# Supplied records
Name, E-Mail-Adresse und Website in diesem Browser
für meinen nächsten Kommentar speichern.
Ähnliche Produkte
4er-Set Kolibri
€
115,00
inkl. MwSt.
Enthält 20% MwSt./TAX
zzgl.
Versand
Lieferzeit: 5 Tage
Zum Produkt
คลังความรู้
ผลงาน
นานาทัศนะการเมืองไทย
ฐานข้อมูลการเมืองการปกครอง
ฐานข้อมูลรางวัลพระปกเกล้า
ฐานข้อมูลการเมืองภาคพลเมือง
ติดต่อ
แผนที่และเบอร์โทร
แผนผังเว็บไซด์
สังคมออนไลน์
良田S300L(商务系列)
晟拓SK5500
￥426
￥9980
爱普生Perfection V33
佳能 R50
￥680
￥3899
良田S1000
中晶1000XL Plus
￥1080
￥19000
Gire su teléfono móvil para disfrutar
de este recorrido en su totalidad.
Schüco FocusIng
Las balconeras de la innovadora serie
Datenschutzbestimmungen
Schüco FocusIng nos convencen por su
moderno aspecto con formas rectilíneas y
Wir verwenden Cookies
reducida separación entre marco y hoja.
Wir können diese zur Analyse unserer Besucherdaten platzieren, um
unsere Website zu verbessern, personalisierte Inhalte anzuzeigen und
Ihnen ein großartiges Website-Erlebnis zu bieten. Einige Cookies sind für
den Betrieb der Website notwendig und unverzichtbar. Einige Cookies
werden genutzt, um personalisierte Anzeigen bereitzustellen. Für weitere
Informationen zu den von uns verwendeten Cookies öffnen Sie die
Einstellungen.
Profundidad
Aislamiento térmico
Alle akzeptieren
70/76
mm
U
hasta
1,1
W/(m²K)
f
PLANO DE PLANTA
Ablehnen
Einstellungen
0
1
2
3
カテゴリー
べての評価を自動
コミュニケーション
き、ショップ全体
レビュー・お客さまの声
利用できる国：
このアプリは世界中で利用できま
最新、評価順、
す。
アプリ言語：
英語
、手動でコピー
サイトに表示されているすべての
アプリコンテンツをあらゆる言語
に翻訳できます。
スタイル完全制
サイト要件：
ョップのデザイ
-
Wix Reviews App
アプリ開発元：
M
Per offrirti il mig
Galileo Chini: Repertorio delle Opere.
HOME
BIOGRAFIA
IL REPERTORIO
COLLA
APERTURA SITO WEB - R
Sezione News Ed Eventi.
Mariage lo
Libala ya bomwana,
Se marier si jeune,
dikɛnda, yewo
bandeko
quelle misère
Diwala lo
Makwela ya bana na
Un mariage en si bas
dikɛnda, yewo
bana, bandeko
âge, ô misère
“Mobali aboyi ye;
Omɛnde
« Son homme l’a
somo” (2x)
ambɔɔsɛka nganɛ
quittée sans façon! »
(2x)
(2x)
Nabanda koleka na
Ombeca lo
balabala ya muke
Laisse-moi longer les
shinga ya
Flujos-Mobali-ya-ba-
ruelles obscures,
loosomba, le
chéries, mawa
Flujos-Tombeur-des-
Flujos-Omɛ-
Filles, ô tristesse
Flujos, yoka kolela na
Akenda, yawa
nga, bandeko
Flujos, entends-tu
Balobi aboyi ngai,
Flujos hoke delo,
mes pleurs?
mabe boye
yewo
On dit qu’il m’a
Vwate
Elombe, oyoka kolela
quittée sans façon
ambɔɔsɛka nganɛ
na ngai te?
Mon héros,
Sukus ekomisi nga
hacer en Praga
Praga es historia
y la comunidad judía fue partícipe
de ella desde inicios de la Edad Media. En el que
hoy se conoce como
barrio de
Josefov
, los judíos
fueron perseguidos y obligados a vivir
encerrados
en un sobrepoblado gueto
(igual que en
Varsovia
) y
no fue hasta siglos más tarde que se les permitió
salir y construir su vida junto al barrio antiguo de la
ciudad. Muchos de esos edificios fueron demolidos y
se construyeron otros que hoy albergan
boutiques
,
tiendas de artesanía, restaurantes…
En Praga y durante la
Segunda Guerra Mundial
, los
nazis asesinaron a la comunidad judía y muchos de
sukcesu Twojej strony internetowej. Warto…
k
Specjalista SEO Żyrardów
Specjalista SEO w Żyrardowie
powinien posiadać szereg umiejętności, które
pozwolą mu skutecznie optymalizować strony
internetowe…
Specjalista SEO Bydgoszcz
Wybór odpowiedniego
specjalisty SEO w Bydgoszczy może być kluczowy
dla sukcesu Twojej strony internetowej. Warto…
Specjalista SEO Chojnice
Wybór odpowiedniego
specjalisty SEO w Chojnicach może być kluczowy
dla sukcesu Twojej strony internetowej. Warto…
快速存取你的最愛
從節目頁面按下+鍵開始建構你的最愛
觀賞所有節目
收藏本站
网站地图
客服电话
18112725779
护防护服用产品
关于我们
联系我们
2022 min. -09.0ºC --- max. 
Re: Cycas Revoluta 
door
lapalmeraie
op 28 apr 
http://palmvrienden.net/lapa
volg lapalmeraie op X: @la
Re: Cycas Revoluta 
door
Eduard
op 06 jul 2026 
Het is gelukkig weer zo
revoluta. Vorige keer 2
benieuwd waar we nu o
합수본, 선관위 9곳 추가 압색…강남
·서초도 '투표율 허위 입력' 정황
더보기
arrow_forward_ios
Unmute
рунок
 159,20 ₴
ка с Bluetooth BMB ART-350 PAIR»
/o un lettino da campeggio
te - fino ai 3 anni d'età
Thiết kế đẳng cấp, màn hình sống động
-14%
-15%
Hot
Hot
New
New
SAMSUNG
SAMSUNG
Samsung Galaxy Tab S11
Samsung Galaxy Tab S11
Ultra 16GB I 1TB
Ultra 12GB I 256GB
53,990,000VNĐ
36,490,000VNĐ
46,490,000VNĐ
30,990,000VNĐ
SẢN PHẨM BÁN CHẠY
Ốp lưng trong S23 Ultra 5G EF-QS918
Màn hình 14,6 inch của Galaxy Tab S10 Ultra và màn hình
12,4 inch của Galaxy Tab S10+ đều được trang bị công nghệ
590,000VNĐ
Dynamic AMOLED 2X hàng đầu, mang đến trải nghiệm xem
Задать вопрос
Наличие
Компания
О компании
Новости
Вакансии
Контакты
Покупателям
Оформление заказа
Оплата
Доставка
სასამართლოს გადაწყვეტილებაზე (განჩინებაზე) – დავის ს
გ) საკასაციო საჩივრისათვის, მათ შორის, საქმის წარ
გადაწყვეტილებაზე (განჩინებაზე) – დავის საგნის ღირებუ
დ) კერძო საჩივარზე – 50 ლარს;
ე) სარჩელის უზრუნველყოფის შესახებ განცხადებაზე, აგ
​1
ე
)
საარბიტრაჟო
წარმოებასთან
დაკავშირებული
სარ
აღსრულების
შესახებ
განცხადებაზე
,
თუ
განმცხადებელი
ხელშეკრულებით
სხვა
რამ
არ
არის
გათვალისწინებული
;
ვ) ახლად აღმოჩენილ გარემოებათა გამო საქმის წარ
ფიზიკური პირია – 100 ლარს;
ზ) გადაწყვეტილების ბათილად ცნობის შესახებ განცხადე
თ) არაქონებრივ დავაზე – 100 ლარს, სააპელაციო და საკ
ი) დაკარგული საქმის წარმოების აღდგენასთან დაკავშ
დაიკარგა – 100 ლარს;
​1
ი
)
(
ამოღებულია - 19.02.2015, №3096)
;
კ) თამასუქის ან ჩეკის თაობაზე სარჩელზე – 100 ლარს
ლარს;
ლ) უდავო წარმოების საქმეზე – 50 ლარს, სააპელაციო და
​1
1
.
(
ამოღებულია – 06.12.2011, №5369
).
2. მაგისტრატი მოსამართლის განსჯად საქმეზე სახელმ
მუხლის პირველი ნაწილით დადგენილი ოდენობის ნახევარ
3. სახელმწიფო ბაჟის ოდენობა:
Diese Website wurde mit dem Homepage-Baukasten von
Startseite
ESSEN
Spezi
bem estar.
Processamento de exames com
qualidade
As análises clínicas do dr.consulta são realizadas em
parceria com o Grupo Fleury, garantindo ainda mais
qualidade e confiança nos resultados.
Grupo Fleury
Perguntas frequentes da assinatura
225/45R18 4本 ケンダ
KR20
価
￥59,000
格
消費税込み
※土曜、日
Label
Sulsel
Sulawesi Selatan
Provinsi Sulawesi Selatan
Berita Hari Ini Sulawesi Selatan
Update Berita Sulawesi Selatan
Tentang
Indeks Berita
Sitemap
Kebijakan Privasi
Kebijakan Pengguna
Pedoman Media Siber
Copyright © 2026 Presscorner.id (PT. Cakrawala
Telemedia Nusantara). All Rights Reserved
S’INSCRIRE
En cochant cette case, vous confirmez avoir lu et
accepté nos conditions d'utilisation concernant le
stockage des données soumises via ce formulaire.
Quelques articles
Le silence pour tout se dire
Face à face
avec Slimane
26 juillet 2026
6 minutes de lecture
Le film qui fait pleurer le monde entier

# Problem requirements
Give an exact copy of the lines above from the line with "Lieferzeit: 5 Tage" up to and including the line with "Ihnen ein großartiges", and leave everything else out.

# Written solution
Lieferzeit: 5 Tage
Zum Produkt
คลังความรู้
ผลงาน
นานาทัศนะการเมืองไทย
ฐานข้อมูลการเมืองการปกครอง
ฐานข้อมูลรางวัลพระปกเกล้า
ฐานข้อมูลการเมืองภาคพลเมือง
ติดต่อ
แผนที่และเบอร์โทร
แผนผังเว็บไซด์
สังคมออนไลน์
良田S300L(商务系列)
晟拓SK5500
￥426
￥9980
爱普生Perfection V33
佳能 R50
￥680
￥3899
良田S1000
中晶1000XL Plus
￥1080
￥19000
Gire su teléfono móvil para disfrutar
de este recorrido en su totalidad.
Schüco FocusIng
Las balconeras de la innovadora serie
Datenschutzbestimmungen
Schüco FocusIng nos convencen por su
moderno aspecto con formas rectilíneas y
Wir verwenden Cookies
reducida separación entre marco y hoja.
Wir können diese zur Analyse unserer Besucherdaten platzieren, um
unsere Website zu verbessern, personalisierte Inhalte anzuzeigen und
Ihnen ein großartiges Website-Erlebnis zu bieten. Einige Cookies sind für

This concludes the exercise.